Direct Numerical Simulations are the highest fidelity tools available to simulate flows and require solving governing equations at all length and time scales. Although these simulations have high computational cost, they allow us to better understand fundamental flow physics.

Rather than resolving all scales, Large Eddy Simulations rely on models for the small-scale physics thereby decreasing computational cost significantly. This allows for simulations at device scale to be performed to better understand flows at practical conditions.

Physics-based assumptions can lead to significant dimensionality reduction of the equations governing reacting flows. This allows for the extremely low-cost solution of one-dimensional flames, or the more general solution of higher-dimensional flames.

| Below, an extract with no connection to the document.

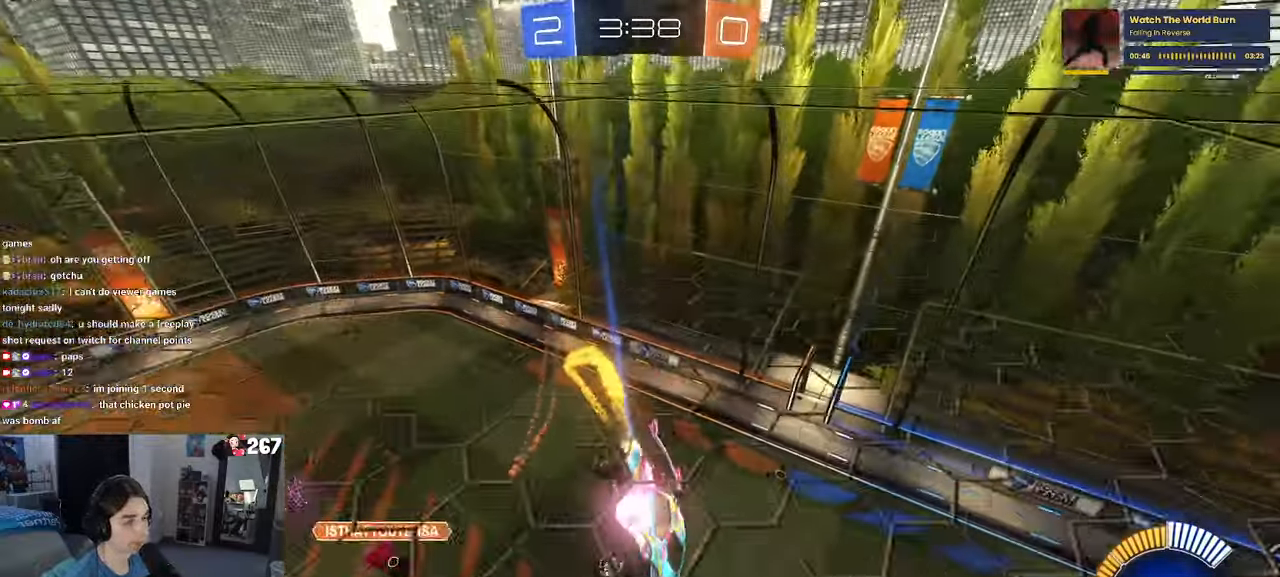
{"buttons": ["R1"], "left_stick": "down-right", "right_stick": "center", "events": [[83, "left_stick", "down-left"], [383, "SQUARE", "up"], [383, "left_stick", "down-right"]]}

Broadly applicable and simple models can be developed by considering first principles and physical assumptions. Such techniques allow for models ranging from fundamental (e.g., subgrid models for Large Eddy Simulations) to practical (e.g. flashback prediction for gas turbines).

The next generation of gas turbines will require higher efficiencies, lower emissions, and high levels of fuel flexibility. Our research focuses on reaching these goals by studying reacting flow phenomena such as flashback, blow-off, flame stabilization, and ignition within the combustor. High resolution simulations are leveraged to both increase understanding of fundamental physics and develop industry-relevant models.

Cleanly produced, carbon-free fuels like Hydrogen and Ammonia provide potential pathways for environmentally-friendly combustion within the next few decades. Unfortunately, these fuels present new challenges and cannot presently replace our current fuels. Our group seeks to understand the barriers for implementing these fuels in practical combustion devices and provide the knowledge necessary to overcome them.

Large Eddy Simulations of turbulent reacting flows require accurate, yet computationally affordable models of the smallest flame scales and their interactions with turbulence. New models are constantly being developed that enable simulations at conditions more closely resembling practical devices either through decreased computational cost or increased generality. Our group develops models focused on both these approaches.

Multi-physics phenomena (e.g., turbulence + reactions) are generally more difficult to study than either of their individual components due to complex interactions of different physics. However, suitable modeling of these phenomena requires a complete understanding of their fundamentals. Our research focuses on elucidating such phenomena through high-resolution simulations in order to inform the models we develop.

The goal of the NTER group is to help avert climate change using our computational toolset. To that end, we are interested in studying energy and flow related problems such as wind energy and battery storage.